Differences in means are larger relative to how little variability there is in the groups. It is easier to see the differences.
Question 7: Do you think the F-statistic from an
ANOVA test will be larger or smaller than the previous example? Check
your answer using the aov()
and summary
functions with the data2
object.
Larger.
Question 8: In the ANOVA output for Question 7, which Sum of Squares corresponds to within group variability? How does this Sum of Squares compare for the 2 different scenarios we just looked at?
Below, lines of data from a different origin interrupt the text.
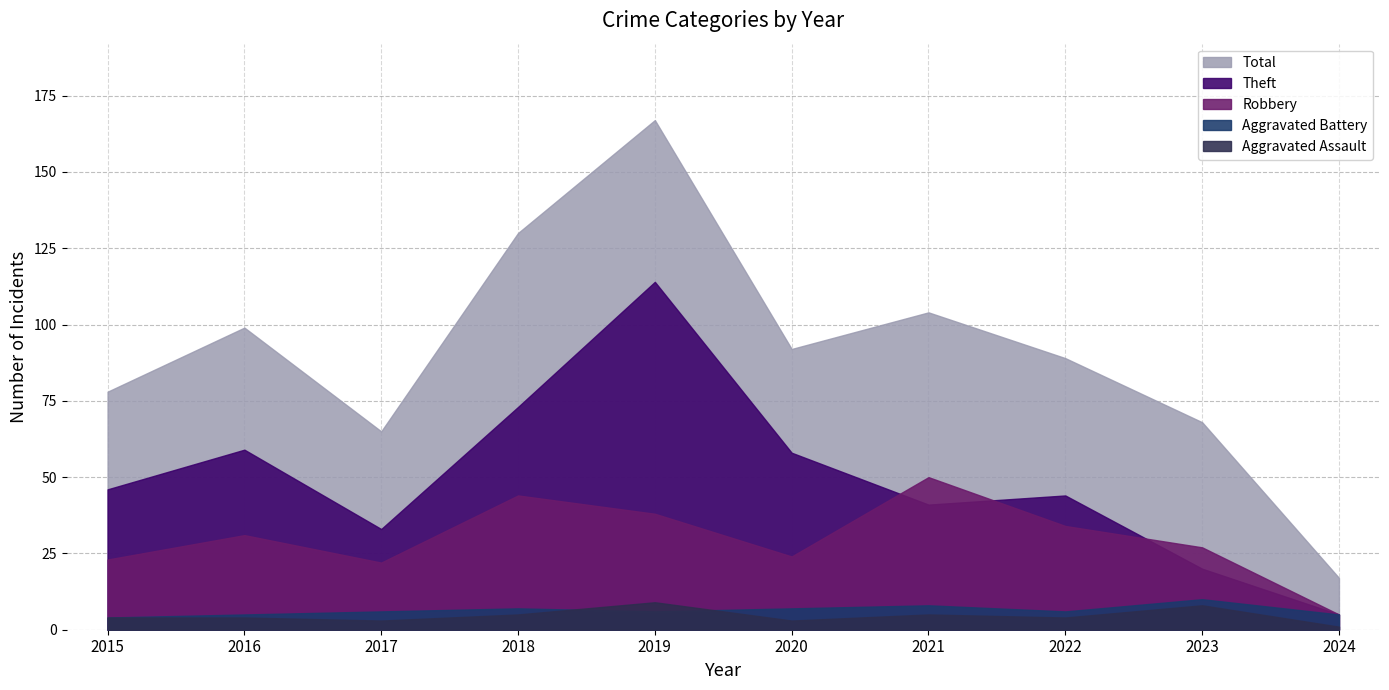

Reading left to right, what are all the values shown in this chart?

Aggravated Assault: 4	4	3	5	9	3	5	4	8	1
Aggravated Battery: 4	5	6	7	6	7	8	6	10	5
Robbery: 23	31	22	44	38	24	50	34	27	5
Theft: 46	59	33	73	114	58	41	44	20	5
Total: 78	99	65	130	167	92	104	89	68	17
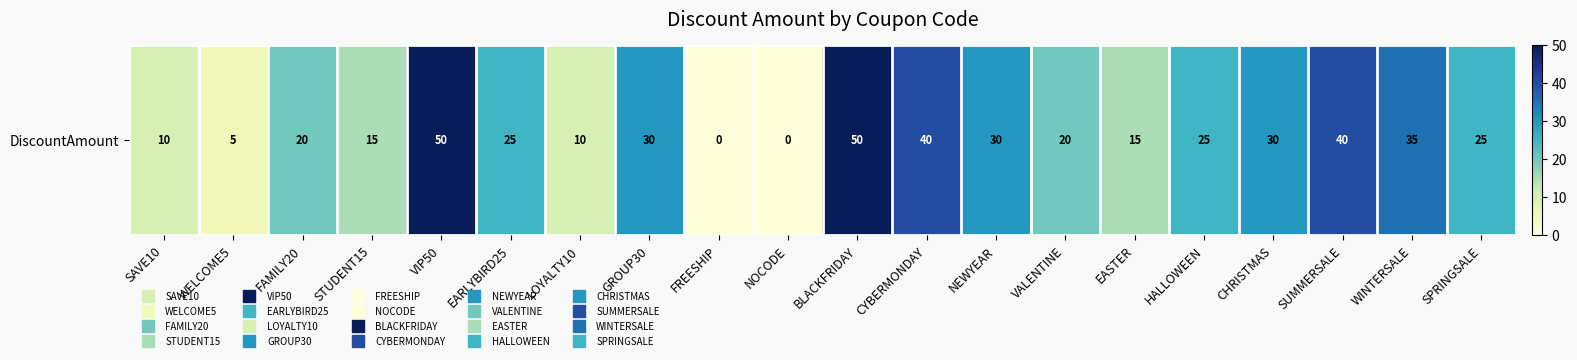

What is the ratio of the value at HALLOWEEN to the value at EASTER?

1.7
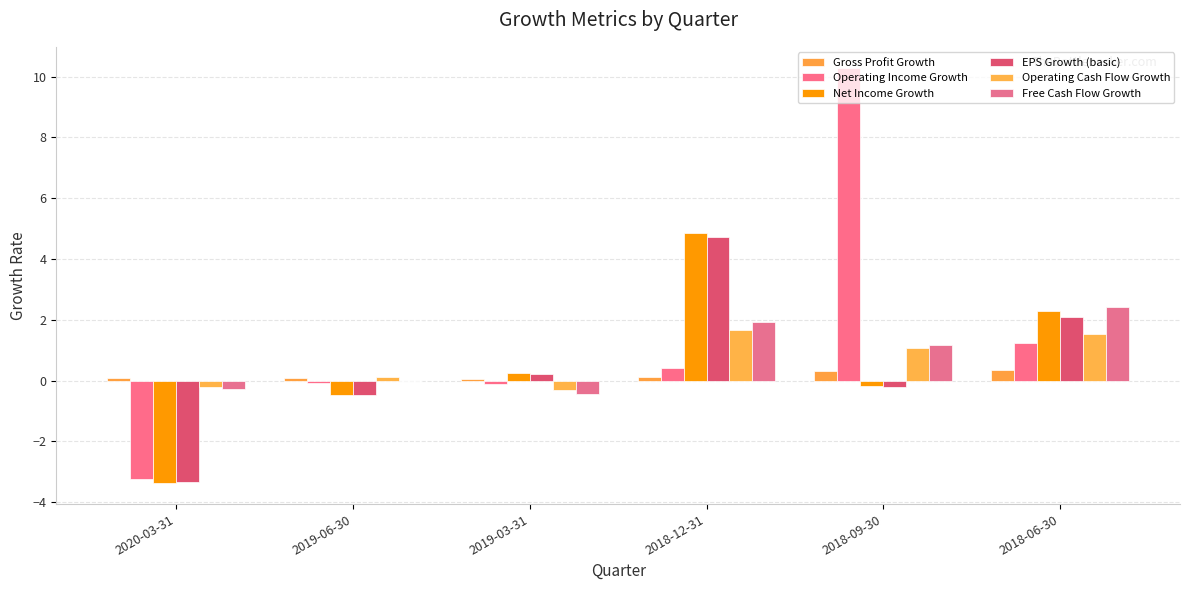

How many distinct data groups are displayed?

6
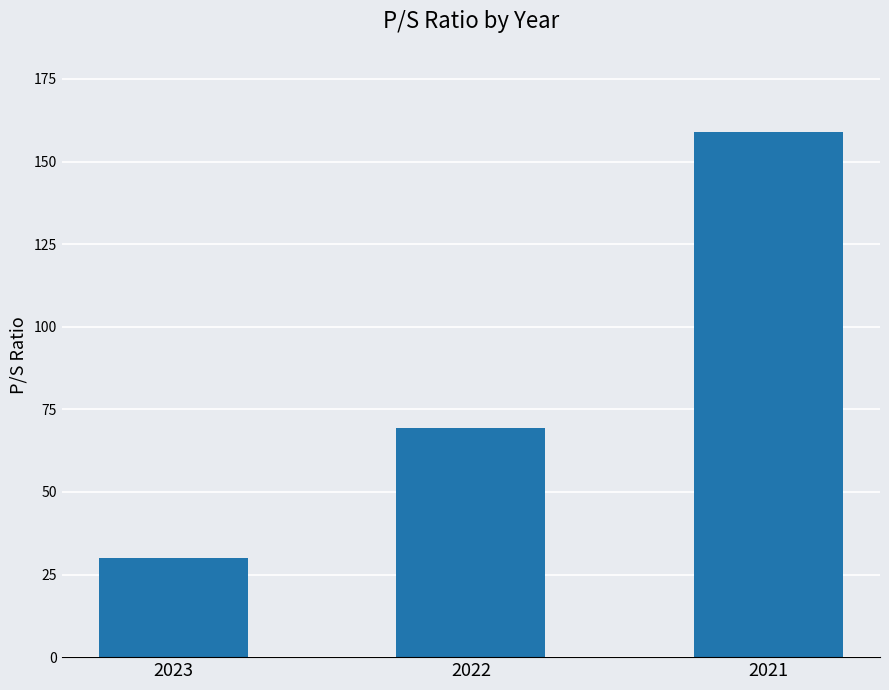

Reading left to right, what are all the values shown in this chart?

30.1	69.4	159.0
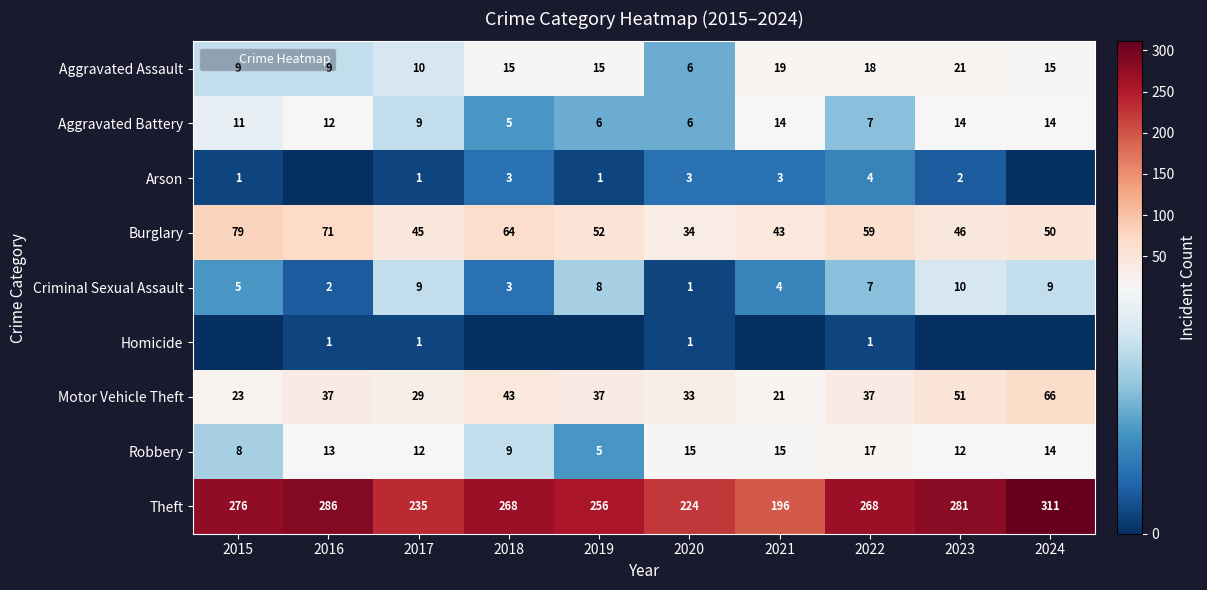

At which label does Homicide reach its peak?

2016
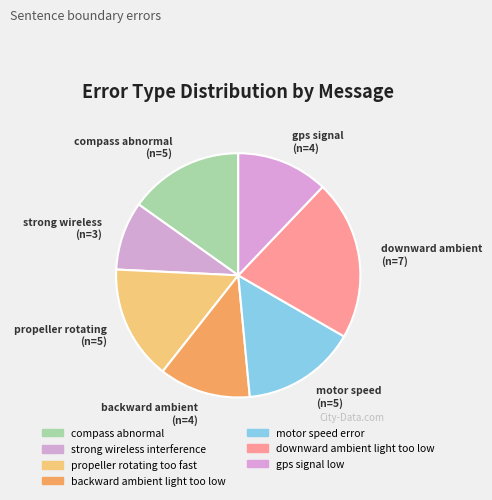

To the nearest percent, what percentage of the pie is compass abnormal?

15%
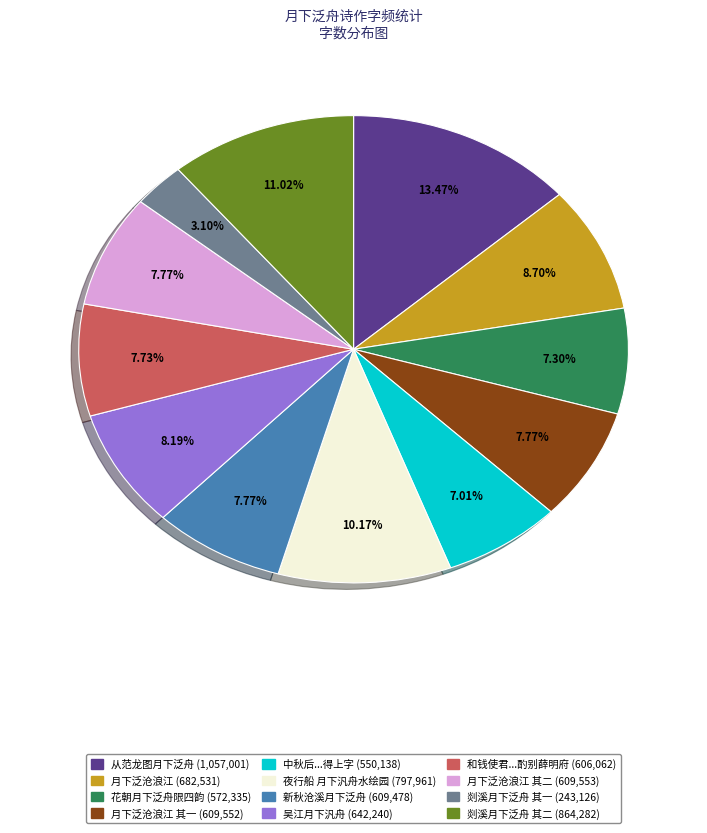

Does any single category account for the majority?

No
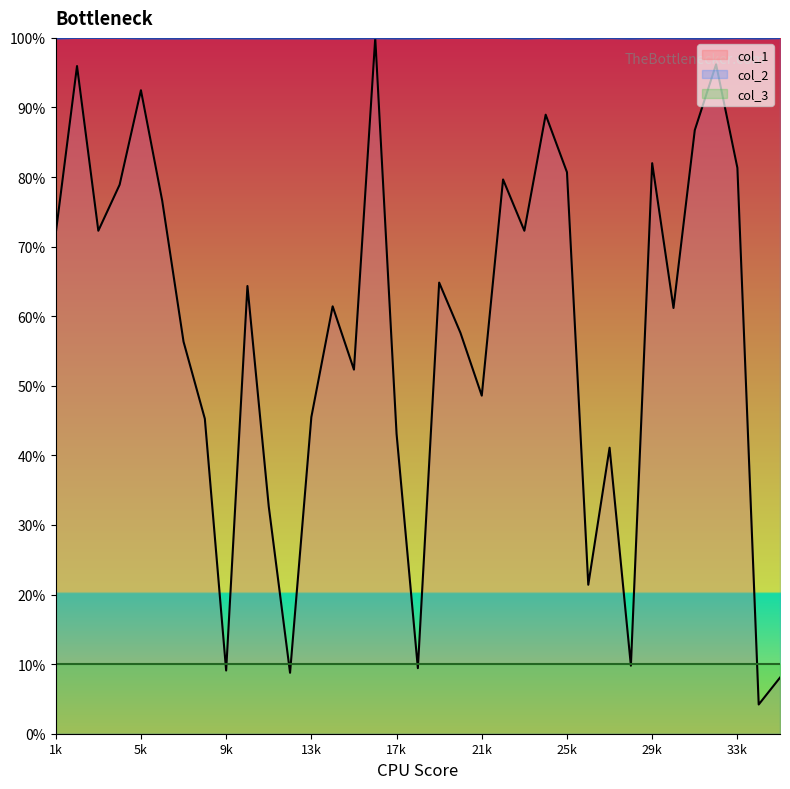

Which series has the largest range (max minus min)?

col_1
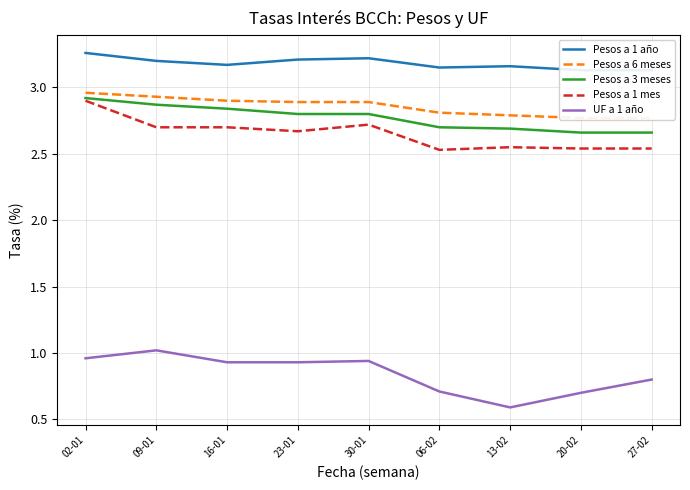

The Pesos a 6 meses series shows 2.8 at 06-02. True or false?

True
aov(obs~groups, data2) %>% summary()
## Df Sum Sq Mean Sq F value Pr(>F)
## groups 2 2360 1179.9 89.94 <2e-16 ***
## Residuals 147 1928 13.1
## ---
## Signif. codes: 0 '***' 0.001 '**' 0.01 '*' 0.05 '.' 0.1 ' ' 1
The following plot uses the data2
simulated data from
above. The only difference is that I have changed the x-axis scale.
ggplot(data2, aes(x=obs, fill=groups)) + geom_boxplot() +
xlim(150, 350)
Question 9: Does this change your answer to whether or not you can visually tell the groups apart? Did it become more difficult?
The fact that changing the scale can affect how we perceive whether the groups are different means we should be wary of just visually looking at graphs to determine differences. The F-test circumvents this by comparing how different the group means are relative to how ‘wide’ the distributions are (variability within groups) so that we are not lead astray by our eyes.